Course on Research Challenges in Healthcare
Patients in the intensive care unit (ICU) are exposed to multiple potentially critical complications such as delirium, acute lung injury, acute renal failure, and sepsis. Those who suffered critical complications and survived often require costly long term care. Early detection and timely intervention is the key to prevent and treat complications. That is, acute care is a cyber-physical-human real-time system. The current doctors-in-the-loop system is in fact too slow for many acute care needs. The course includes 4 lectures.
- 28 May 2014 @ 10:00 – 13:00Overview of Acute Care Challenges to Engineering. This lecture will survey the many aspects in the engineering of next generation acute care medical systems
- 30 May 2014 @ 10:00 – 13:00Advanced Robotic Surgery. Da Vinci is the state of the art surgical robotic in the market. However, it is still missing advanced functions, like advanced 3D vision or synthetic 3D vision to allow a surgeon to “see through” an organ. It should also allow a surgeon to plan the surgical plane before surgery. During surgery, the surgical plane shall automatically be recomputed and displayed as a function of the changed shape of the liver.
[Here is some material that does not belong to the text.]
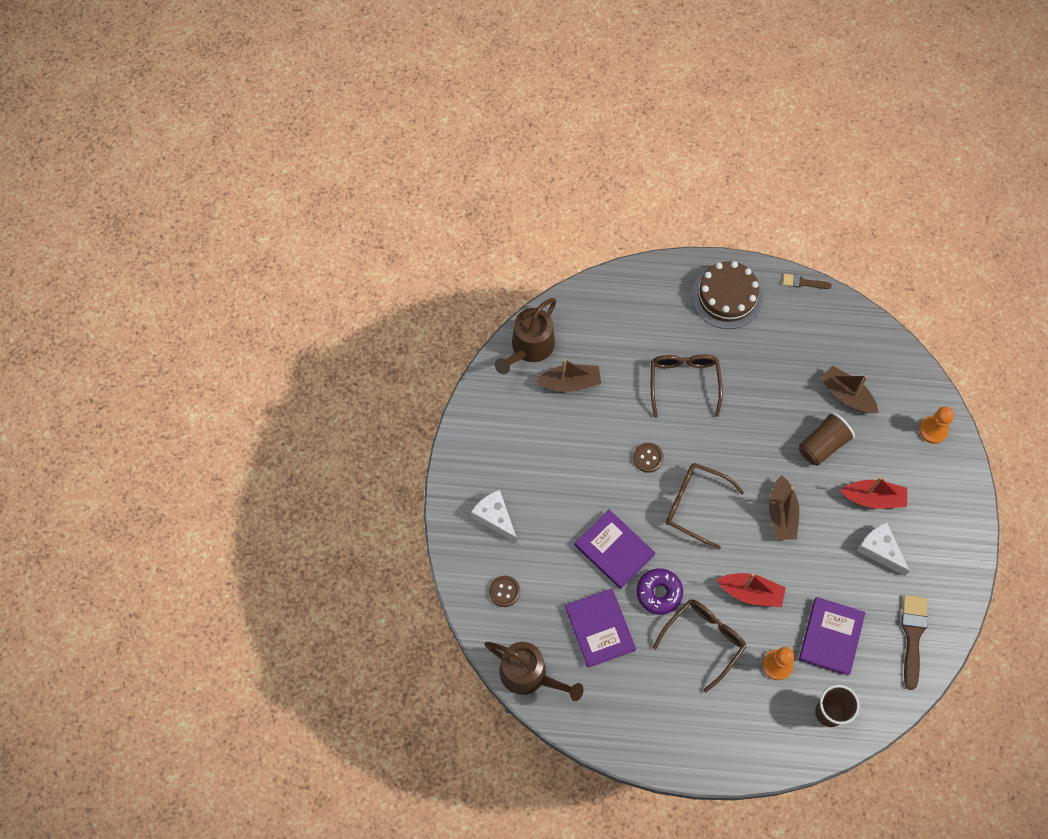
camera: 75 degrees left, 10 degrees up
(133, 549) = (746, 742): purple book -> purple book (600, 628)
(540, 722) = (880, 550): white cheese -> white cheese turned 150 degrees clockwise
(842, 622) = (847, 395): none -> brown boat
- 4 June 2014 @ 10:00 – 13:00Golden hour care. The "golden hour" is the time within which a seriously ill/wounded patient has a much better chance of survival if the patient can be rapidly stabilized. Melissa Schorr reported that the chances of surviving sudden cardiac arrest outside a hospital are 1 in 20. But the odds improve tenfold if an electronic defibrillator is close at hand. Yet many critical needs remain unfulfilled. This lecture reviews the challenges and opportunities in golden hour care.
- 6 June 2014 @ 10:00 – 13:00Computational Medicine. From a computational perspective, communicating automata can capture many aspects of pathophysiological organ states and their interactions, the effects and side effects of treatments, unified monitoring that integrates the conventional clinical data, biomarkers and, in the not distant future, patient’s genetic profile. Such a quantitative model will provide key description of characteristic patterns in critical complications, leading to early warning and timely preventive intervention. The success will open a new scientific frontier, computational medicine: ushering in synchronized advancement of medicine, nano-biosensors, machine learning and safety critical system integration architectures.
Lui Sha is Donald B. Gillies Chair professor of the University of Illinois at Urbana Champaign. He is a fellow of the ACM and the IEEE. He was a member of National Academy of Science’s committee on Certifiably Dependable Systems. His work on dependable real-time computing is supported by the open standards and has been cited as an enabling technology to the success of many national high technology projects.